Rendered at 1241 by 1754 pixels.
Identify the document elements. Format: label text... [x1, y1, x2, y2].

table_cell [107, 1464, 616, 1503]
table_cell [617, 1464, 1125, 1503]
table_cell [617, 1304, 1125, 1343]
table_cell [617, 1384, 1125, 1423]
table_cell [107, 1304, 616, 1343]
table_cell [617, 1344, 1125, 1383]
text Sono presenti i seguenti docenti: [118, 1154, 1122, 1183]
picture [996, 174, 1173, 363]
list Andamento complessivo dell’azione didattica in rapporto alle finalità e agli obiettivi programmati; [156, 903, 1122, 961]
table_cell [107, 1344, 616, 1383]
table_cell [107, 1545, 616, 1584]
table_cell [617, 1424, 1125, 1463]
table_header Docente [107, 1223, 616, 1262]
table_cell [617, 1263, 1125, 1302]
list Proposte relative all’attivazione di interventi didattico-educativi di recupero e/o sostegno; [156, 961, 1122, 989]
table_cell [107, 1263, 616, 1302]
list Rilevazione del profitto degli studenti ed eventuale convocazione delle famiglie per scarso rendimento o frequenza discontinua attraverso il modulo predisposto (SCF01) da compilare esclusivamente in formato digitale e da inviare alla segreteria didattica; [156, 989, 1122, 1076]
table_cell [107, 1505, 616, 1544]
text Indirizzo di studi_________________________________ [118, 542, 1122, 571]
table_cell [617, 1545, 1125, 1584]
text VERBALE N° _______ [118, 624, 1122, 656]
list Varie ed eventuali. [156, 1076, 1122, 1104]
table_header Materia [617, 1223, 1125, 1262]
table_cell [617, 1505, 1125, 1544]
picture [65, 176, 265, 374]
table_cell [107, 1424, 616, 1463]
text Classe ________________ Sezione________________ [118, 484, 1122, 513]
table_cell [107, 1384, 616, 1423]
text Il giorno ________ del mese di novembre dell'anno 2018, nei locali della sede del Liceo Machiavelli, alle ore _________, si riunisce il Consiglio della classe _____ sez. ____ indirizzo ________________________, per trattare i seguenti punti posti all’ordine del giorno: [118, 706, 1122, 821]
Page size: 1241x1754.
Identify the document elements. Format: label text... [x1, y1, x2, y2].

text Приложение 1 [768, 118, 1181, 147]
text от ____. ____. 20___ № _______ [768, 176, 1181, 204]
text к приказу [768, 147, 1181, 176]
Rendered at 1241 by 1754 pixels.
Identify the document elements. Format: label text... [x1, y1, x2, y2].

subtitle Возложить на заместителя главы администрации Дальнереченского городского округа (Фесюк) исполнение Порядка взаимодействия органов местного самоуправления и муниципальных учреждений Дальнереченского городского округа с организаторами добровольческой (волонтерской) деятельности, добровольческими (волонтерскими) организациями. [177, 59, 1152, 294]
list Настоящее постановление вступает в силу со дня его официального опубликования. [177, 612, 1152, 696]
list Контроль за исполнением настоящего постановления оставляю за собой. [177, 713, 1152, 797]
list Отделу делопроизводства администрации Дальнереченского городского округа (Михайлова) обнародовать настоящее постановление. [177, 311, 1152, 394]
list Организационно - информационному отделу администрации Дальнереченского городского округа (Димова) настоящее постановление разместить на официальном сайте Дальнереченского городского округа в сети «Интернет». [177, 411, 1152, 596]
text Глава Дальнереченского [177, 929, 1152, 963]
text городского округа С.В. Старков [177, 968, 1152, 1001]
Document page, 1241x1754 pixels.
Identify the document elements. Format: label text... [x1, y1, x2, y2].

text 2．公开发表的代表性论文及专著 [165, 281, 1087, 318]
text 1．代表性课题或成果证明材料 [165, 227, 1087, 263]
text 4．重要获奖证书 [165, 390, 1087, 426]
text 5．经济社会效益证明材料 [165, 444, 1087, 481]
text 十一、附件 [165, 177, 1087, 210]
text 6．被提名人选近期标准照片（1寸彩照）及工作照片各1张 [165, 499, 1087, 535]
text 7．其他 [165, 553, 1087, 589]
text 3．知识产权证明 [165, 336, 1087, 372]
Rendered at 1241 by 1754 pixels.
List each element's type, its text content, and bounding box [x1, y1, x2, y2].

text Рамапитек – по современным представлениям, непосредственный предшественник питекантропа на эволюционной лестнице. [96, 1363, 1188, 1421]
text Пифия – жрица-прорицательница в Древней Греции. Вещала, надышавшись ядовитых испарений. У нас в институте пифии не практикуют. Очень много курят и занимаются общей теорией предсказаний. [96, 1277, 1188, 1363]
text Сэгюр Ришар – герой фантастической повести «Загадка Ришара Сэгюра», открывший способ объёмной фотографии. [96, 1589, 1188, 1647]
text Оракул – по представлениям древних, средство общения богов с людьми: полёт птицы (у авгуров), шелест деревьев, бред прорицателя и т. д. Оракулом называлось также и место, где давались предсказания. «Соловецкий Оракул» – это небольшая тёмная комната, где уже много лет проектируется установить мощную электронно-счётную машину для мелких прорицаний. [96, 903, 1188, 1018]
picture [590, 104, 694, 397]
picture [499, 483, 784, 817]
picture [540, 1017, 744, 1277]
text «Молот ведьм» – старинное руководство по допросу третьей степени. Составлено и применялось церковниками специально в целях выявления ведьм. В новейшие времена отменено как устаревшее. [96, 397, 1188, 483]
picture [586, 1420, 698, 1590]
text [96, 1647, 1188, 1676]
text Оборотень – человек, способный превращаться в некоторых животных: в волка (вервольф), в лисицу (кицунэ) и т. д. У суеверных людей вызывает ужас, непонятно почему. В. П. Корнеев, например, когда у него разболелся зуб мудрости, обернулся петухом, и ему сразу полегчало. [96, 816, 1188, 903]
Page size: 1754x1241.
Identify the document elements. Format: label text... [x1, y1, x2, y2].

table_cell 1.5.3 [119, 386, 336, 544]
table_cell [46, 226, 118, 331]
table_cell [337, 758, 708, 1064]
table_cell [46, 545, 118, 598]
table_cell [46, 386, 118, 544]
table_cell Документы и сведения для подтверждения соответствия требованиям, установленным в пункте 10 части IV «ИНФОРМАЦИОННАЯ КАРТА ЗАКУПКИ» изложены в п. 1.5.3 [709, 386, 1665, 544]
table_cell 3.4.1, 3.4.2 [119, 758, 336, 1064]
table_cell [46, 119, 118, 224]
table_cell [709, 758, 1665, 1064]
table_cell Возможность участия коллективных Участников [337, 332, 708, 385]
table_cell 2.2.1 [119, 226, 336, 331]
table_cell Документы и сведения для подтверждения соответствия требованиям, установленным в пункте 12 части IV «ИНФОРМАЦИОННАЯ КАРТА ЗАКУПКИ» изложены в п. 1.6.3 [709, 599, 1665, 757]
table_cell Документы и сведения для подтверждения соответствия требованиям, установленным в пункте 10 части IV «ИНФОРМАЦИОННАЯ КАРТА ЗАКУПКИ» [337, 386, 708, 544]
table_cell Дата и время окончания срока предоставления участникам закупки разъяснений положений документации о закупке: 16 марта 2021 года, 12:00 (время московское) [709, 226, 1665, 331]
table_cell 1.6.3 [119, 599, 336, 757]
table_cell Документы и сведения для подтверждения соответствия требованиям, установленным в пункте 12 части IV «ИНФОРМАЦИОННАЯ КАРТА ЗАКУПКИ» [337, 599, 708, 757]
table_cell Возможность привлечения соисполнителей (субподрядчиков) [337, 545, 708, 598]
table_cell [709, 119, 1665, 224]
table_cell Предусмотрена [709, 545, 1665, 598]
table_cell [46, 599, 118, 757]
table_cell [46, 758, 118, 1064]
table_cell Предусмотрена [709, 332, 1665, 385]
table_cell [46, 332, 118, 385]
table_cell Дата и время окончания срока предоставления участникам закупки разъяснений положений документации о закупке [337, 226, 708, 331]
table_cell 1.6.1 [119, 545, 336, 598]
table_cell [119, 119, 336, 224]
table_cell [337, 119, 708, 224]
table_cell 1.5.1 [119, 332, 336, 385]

Directive. Would you return the entries exactly as they stand?

Answer to the exercise.
Rendered at 1241 by 1754 pixels.
Identify the document elements. Format: label text... [x1, y1, x2, y2].

table_cell [107, 1464, 616, 1503]
table_cell [617, 1464, 1125, 1503]
table_cell [617, 1304, 1125, 1343]
table_cell [617, 1384, 1125, 1423]
table_cell [107, 1304, 616, 1343]
table_cell [617, 1344, 1125, 1383]
text Sono presenti i seguenti docenti: [118, 1154, 1122, 1183]
picture [996, 174, 1173, 363]
list Andamento complessivo dell’azione didattica in rapporto alle finalità e agli obiettivi programmati; [156, 903, 1122, 961]
table_cell [107, 1344, 616, 1383]
table_cell [107, 1545, 616, 1584]
table_cell [617, 1424, 1125, 1463]
table_header Docente [107, 1223, 616, 1262]
table_cell [617, 1263, 1125, 1302]
list Proposte relative all’attivazione di interventi didattico-educativi di recupero e/o sostegno; [156, 961, 1122, 989]
table_cell [107, 1263, 616, 1302]
list Rilevazione del profitto degli studenti ed eventuale convocazione delle famiglie per scarso rendimento o frequenza discontinua attraverso il modulo predisposto (SCF01) da compilare esclusivamente in formato digitale e da inviare alla segreteria didattica; [156, 989, 1122, 1076]
table_cell [107, 1505, 616, 1544]
text Indirizzo di studi_________________________________ [118, 542, 1122, 571]
table_cell [617, 1545, 1125, 1584]
text VERBALE N° _______ [118, 624, 1122, 656]
list Varie ed eventuali. [156, 1076, 1122, 1104]
table_header Materia [617, 1223, 1125, 1262]
table_cell [617, 1505, 1125, 1544]
picture [65, 176, 265, 374]
table_cell [107, 1424, 616, 1463]
text Classe ________________ Sezione________________ [118, 484, 1122, 513]
table_cell [107, 1384, 616, 1423]
text Il giorno ________ del mese di novembre dell'anno 2018, nei locali della sede del Liceo Machiavelli, alle ore _________, si riunisce il Consiglio della classe _____ sez. ____ indirizzo ________________________, per trattare i seguenti punti posti all’ordine del giorno: [118, 706, 1122, 821]
Page size: 1241x1754.
Identify the document elements. Format: label text... [x1, y1, x2, y2].

text Приложение 1 [768, 118, 1181, 147]
text от ____. ____. 20___ № _______ [768, 176, 1181, 204]
text к приказу [768, 147, 1181, 176]
Rendered at 1241 by 1754 pixels.
Identify the document elements. Format: label text... [x1, y1, x2, y2].

subtitle Возложить на заместителя главы администрации Дальнереченского городского округа (Фесюк) исполнение Порядка взаимодействия органов местного самоуправления и муниципальных учреждений Дальнереченского городского округа с организаторами добровольческой (волонтерской) деятельности, добровольческими (волонтерскими) организациями. [177, 59, 1152, 294]
list Настоящее постановление вступает в силу со дня его официального опубликования. [177, 612, 1152, 696]
list Контроль за исполнением настоящего постановления оставляю за собой. [177, 713, 1152, 797]
list Отделу делопроизводства администрации Дальнереченского городского округа (Михайлова) обнародовать настоящее постановление. [177, 311, 1152, 394]
list Организационно - информационному отделу администрации Дальнереченского городского округа (Димова) настоящее постановление разместить на официальном сайте Дальнереченского городского округа в сети «Интернет». [177, 411, 1152, 596]
text Глава Дальнереченского [177, 929, 1152, 963]
text городского округа С.В. Старков [177, 968, 1152, 1001]
Document page, 1241x1754 pixels.
Identify the document elements. Format: label text... [x1, y1, x2, y2].

text 2．公开发表的代表性论文及专著 [165, 281, 1087, 318]
text 1．代表性课题或成果证明材料 [165, 227, 1087, 263]
text 4．重要获奖证书 [165, 390, 1087, 426]
text 5．经济社会效益证明材料 [165, 444, 1087, 481]
text 十一、附件 [165, 177, 1087, 210]
text 6．被提名人选近期标准照片（1寸彩照）及工作照片各1张 [165, 499, 1087, 535]
text 7．其他 [165, 553, 1087, 589]
text 3．知识产权证明 [165, 336, 1087, 372]
Rendered at 1241 by 1754 pixels.
List each element's type, its text content, and bounding box [x1, y1, x2, y2].

text Рамапитек – по современным представлениям, непосредственный предшественник питекантропа на эволюционной лестнице. [96, 1363, 1188, 1421]
text Пифия – жрица-прорицательница в Древней Греции. Вещала, надышавшись ядовитых испарений. У нас в институте пифии не практикуют. Очень много курят и занимаются общей теорией предсказаний. [96, 1277, 1188, 1363]
text Сэгюр Ришар – герой фантастической повести «Загадка Ришара Сэгюра», открывший способ объёмной фотографии. [96, 1589, 1188, 1647]
text Оракул – по представлениям древних, средство общения богов с людьми: полёт птицы (у авгуров), шелест деревьев, бред прорицателя и т. д. Оракулом называлось также и место, где давались предсказания. «Соловецкий Оракул» – это небольшая тёмная комната, где уже много лет проектируется установить мощную электронно-счётную машину для мелких прорицаний. [96, 903, 1188, 1018]
picture [590, 104, 694, 397]
picture [499, 483, 784, 817]
picture [540, 1017, 744, 1277]
text «Молот ведьм» – старинное руководство по допросу третьей степени. Составлено и применялось церковниками специально в целях выявления ведьм. В новейшие времена отменено как устаревшее. [96, 397, 1188, 483]
picture [586, 1420, 698, 1590]
text [96, 1647, 1188, 1676]
text Оборотень – человек, способный превращаться в некоторых животных: в волка (вервольф), в лисицу (кицунэ) и т. д. У суеверных людей вызывает ужас, непонятно почему. В. П. Корнеев, например, когда у него разболелся зуб мудрости, обернулся петухом, и ему сразу полегчало. [96, 816, 1188, 903]
Page size: 1754x1241.
Identify the document elements. Format: label text... [x1, y1, x2, y2].

table_cell 1.5.3 [119, 386, 336, 544]
table_cell [46, 226, 118, 331]
table_cell [337, 758, 708, 1064]
table_cell [46, 545, 118, 598]
table_cell [46, 386, 118, 544]
table_cell Документы и сведения для подтверждения соответствия требованиям, установленным в пункте 10 части IV «ИНФОРМАЦИОННАЯ КАРТА ЗАКУПКИ» изложены в п. 1.5.3 [709, 386, 1665, 544]
table_cell 3.4.1, 3.4.2 [119, 758, 336, 1064]
table_cell [46, 119, 118, 224]
table_cell [709, 758, 1665, 1064]
table_cell Возможность участия коллективных Участников [337, 332, 708, 385]
table_cell 2.2.1 [119, 226, 336, 331]
table_cell Документы и сведения для подтверждения соответствия требованиям, установленным в пункте 12 части IV «ИНФОРМАЦИОННАЯ КАРТА ЗАКУПКИ» изложены в п. 1.6.3 [709, 599, 1665, 757]
table_cell Документы и сведения для подтверждения соответствия требованиям, установленным в пункте 10 части IV «ИНФОРМАЦИОННАЯ КАРТА ЗАКУПКИ» [337, 386, 708, 544]
table_cell Дата и время окончания срока предоставления участникам закупки разъяснений положений документации о закупке: 16 марта 2021 года, 12:00 (время московское) [709, 226, 1665, 331]
table_cell 1.6.3 [119, 599, 336, 757]
table_cell Документы и сведения для подтверждения соответствия требованиям, установленным в пункте 12 части IV «ИНФОРМАЦИОННАЯ КАРТА ЗАКУПКИ» [337, 599, 708, 757]
table_cell Возможность привлечения соисполнителей (субподрядчиков) [337, 545, 708, 598]
table_cell [709, 119, 1665, 224]
table_cell Предусмотрена [709, 545, 1665, 598]
table_cell [46, 599, 118, 757]
table_cell [46, 758, 118, 1064]
table_cell Предусмотрена [709, 332, 1665, 385]
table_cell [46, 332, 118, 385]
table_cell Дата и время окончания срока предоставления участникам закупки разъяснений положений документации о закупке [337, 226, 708, 331]
table_cell 1.6.1 [119, 545, 336, 598]
table_cell [119, 119, 336, 224]
table_cell [337, 119, 708, 224]
table_cell 1.5.1 [119, 332, 336, 385]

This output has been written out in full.